Start of DATA FOR THE TASK

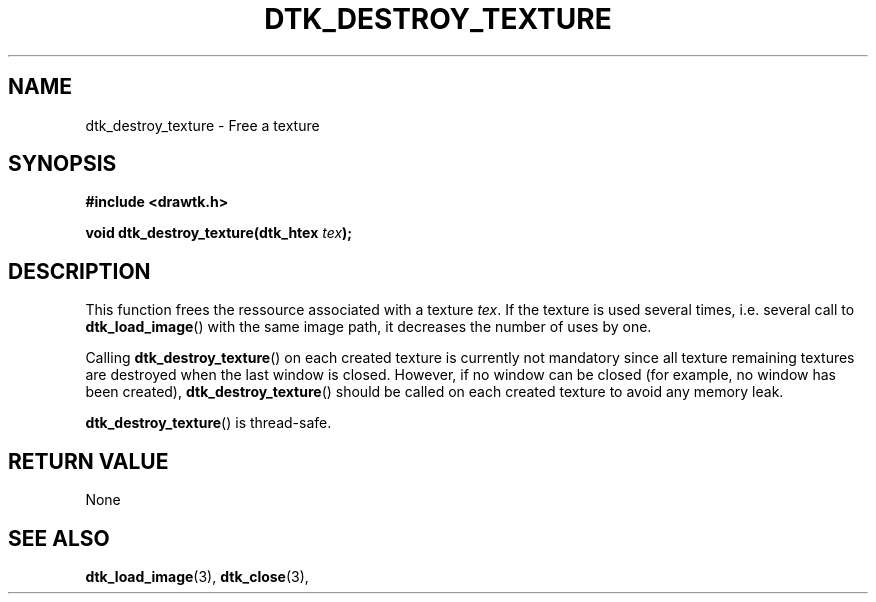 .\"Copyright 2010 (c) EPFL
.TH DTK_DESTROY_TEXTURE 3 2010 "EPFL" "Draw Toolkit manual"
.SH NAME
dtk_destroy_texture - Free a texture
.SH SYNOPSIS
.LP
.B #include <drawtk.h>
.sp
.BI "void dtk_destroy_texture(dtk_htex " tex ");"
.br
.SH DESCRIPTION
.LP
This function frees the ressource associated with a texture \fItex\fP. If the
texture is used several times, i.e. several call to \fBdtk_load_image\fP() with
the same image path, it decreases the number of uses by one.
.LP
Calling \fBdtk_destroy_texture\fP() on each created texture is currently not
mandatory since all texture remaining textures are destroyed when the last
window is closed.  However, if no window can be closed (for example, no window
has been created), \fBdtk_destroy_texture\fP() should be called on each created
texture to avoid any memory leak.
.LP
\fBdtk_destroy_texture\fP() is thread-safe.
.SH "RETURN VALUE"
.LP
None
.SH "SEE ALSO"
.BR dtk_load_image (3), 
.BR dtk_close (3), 

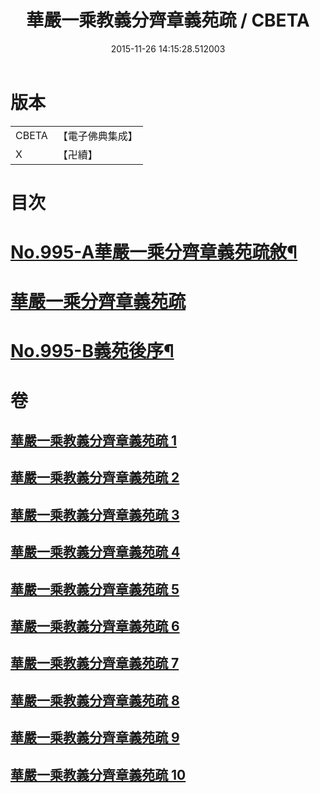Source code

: #+TITLE: 華嚴一乘教義分齊章義苑疏 / CBETA
#+DATE: 2015-11-26 14:15:28.512003
* 版本
 |     CBETA|【電子佛典集成】|
 |         X|【卍續】    |

* 目次
* [[file:KR6e0075_001.txt::001-0185a1][No.995-A華嚴一乘分齊章義苑疏敘¶]]
* [[file:KR6e0075_001.txt::0185b3][華嚴一乘分齊章義苑疏]]
* [[file:KR6e0075_010.txt::0256c1][No.995-B義苑後序¶]]
* 卷
** [[file:KR6e0075_001.txt][華嚴一乘教義分齊章義苑疏 1]]
** [[file:KR6e0075_002.txt][華嚴一乘教義分齊章義苑疏 2]]
** [[file:KR6e0075_003.txt][華嚴一乘教義分齊章義苑疏 3]]
** [[file:KR6e0075_004.txt][華嚴一乘教義分齊章義苑疏 4]]
** [[file:KR6e0075_005.txt][華嚴一乘教義分齊章義苑疏 5]]
** [[file:KR6e0075_006.txt][華嚴一乘教義分齊章義苑疏 6]]
** [[file:KR6e0075_007.txt][華嚴一乘教義分齊章義苑疏 7]]
** [[file:KR6e0075_008.txt][華嚴一乘教義分齊章義苑疏 8]]
** [[file:KR6e0075_009.txt][華嚴一乘教義分齊章義苑疏 9]]
** [[file:KR6e0075_010.txt][華嚴一乘教義分齊章義苑疏 10]]
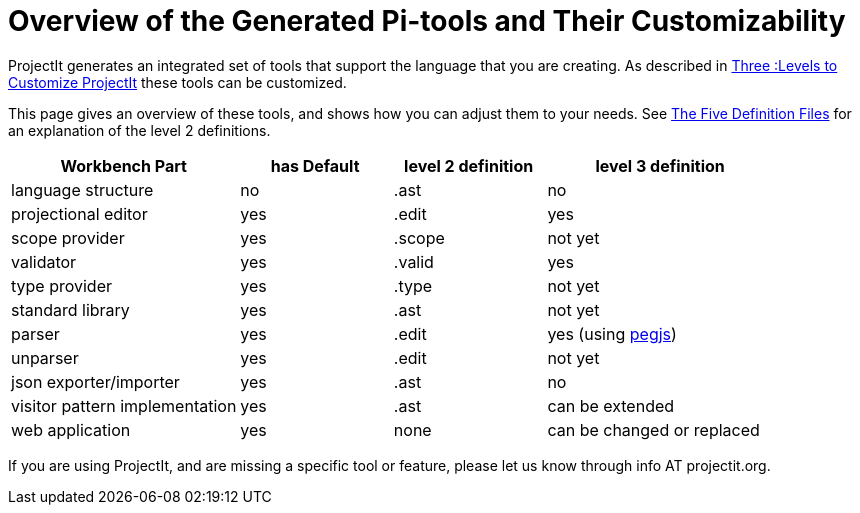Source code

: :imagesdir: ../images/
:page-nav_order: 80
:page-title: Customizability
:page-parent: Getting Started
:src-dir: ../../../core/src
:projectitdir: ../../../core
:source-language: javascript
= Overview of the Generated Pi-tools and Their Customizability

ProjectIt generates an integrated set of tools that support the language that you are creating.
As described in xref:../intro/three-levels.adoc[Three :Levels to Customize ProjectIt] these
tools can be customized.

This page gives an overview of these tools, and shows how you can adjust them to your needs.
See xref:../second-level/tutorials-intro.adoc#def-files[The Five Definition Files] for an explanation of the level 2
definitions.

[cols="30,20,20,30",options="header", stripes=even]
|===
| Workbench Part | has Default | level 2 definition | level 3 definition
| language structure | no | .ast | no
| projectional editor | yes | .edit | yes
| scope provider | yes | .scope | not yet
| validator | yes | .valid | yes
| type provider | yes | .type | not yet
| standard library | yes | .ast | not yet
| parser | yes | .edit | yes (using link:https://pegjs.org/[pegjs, window=_blank])
| unparser | yes | .edit | not yet
| json exporter/importer | yes | .ast | no
| visitor pattern implementation | yes | .ast | can be extended
| web application | yes | none | can be changed or replaced
|===

If you are using ProjectIt, and are missing a specific tool or feature, please let us know through info AT projectit.org.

End of DATA FOR THE TASK

» **AIM OF THE EXERCISE**
Above are the records; copy every one of them exactly and omit the images.

» **RESPONSE AREA**
 .\"Copyright 2010 (c) EPFL
.TH DTK_DESTROY_TEXTURE 3 2010 "EPFL" "Draw Toolkit manual"
.SH NAME
dtk_destroy_texture - Free a texture
.SH SYNOPSIS
.LP
.B #include <drawtk.h>
.sp
.BI "void dtk_destroy_texture(dtk_htex " tex ");"
.br
.SH DESCRIPTION
.LP
This function frees the ressource associated with a texture \fItex\fP. If the
texture is used several times, i.e. several call to \fBdtk_load_image\fP() with
the same image path, it decreases the number of uses by one.
.LP
Calling \fBdtk_destroy_texture\fP() on each created texture is currently not
mandatory since all texture remaining textures are destroyed when the last
window is closed.  However, if no window can be closed (for example, no window
has been created), \fBdtk_destroy_texture\fP() should be called on each created
texture to avoid any memory leak.
.LP
\fBdtk_destroy_texture\fP() is thread-safe.
.SH "RETURN VALUE"
.LP
None
.SH "SEE ALSO"
.BR dtk_load_image (3), 
.BR dtk_close (3), 

Source code

: #+TITLE: 華嚴一乘教義分齊章義苑疏 / CBETA
#+DATE: 2015-11-26 14:15:28.512003
* 版本
 |     CBETA|【電子佛典集成】|
 |         X|【卍續】    |

* 目次
* [[file:KR6e0075_001.txt::001-0185a1][No.995-A華嚴一乘分齊章義苑疏敘¶]]
* [[file:KR6e0075_001.txt::0185b3][華嚴一乘分齊章義苑疏]]
* [[file:KR6e0075_010.txt::0256c1][No.995-B義苑後序¶]]
* 卷
** [[file:KR6e0075_001.txt][華嚴一乘教義分齊章義苑疏 1]]
** [[file:KR6e0075_002.txt][華嚴一乘教義分齊章義苑疏 2]]
** [[file:KR6e0075_003.txt][華嚴一乘教義分齊章義苑疏 3]]
** [[file:KR6e0075_004.txt][華嚴一乘教義分齊章義苑疏 4]]
** [[file:KR6e0075_005.txt][華嚴一乘教義分齊章義苑疏 5]]
** [[file:KR6e0075_006.txt][華嚴一乘教義分齊章義苑疏 6]]
** [[file:KR6e0075_007.txt][華嚴一乘教義分齊章義苑疏 7]]
** [[file:KR6e0075_008.txt][華嚴一乘教義分齊章義苑疏 8]]
** [[file:KR6e0075_009.txt][華嚴一乘教義分齊章義苑疏 9]]
** [[file:KR6e0075_010.txt][華嚴一乘教義分齊章義苑疏 10]]
Source code

: :imagesdir: ../images/
:page-nav_order: 80
:page-title: Customizability
:page-parent: Getting Started
:src-dir: ../../../core/src
:projectitdir: ../../../core
:source-language: javascript
= Overview of the Generated Pi-tools and Their Customizability

ProjectIt generates an integrated set of tools that support the language that you are creating.
As described in xref:../intro/three-levels.adoc[Three :Levels to Customize ProjectIt] these
tools can be customized.

This page gives an overview of these tools, and shows how you can adjust them to your needs.
See xref:../second-level/tutorials-intro.adoc#def-files[The Five Definition Files] for an explanation of the level 2
definitions.

[cols="30,20,20,30",options="header", stripes=even]
|===
| Workbench Part | has Default | level 2 definition | level 3 definition
| language structure | no | .ast | no
| projectional editor | yes | .edit | yes
| scope provider | yes | .scope | not yet
| validator | yes | .valid | yes
| type provider | yes | .type | not yet
| standard library | yes | .ast | not yet
| parser | yes | .edit | yes (using link:https://pegjs.org/[pegjs, window=_blank])
| unparser | yes | .edit | not yet
| json exporter/importer | yes | .ast | no
| visitor pattern implementation | yes | .ast | can be extended
| web application | yes | none | can be changed or replaced
|===

If you are using ProjectIt, and are missing a specific tool or feature, please let us know through info AT projectit.org.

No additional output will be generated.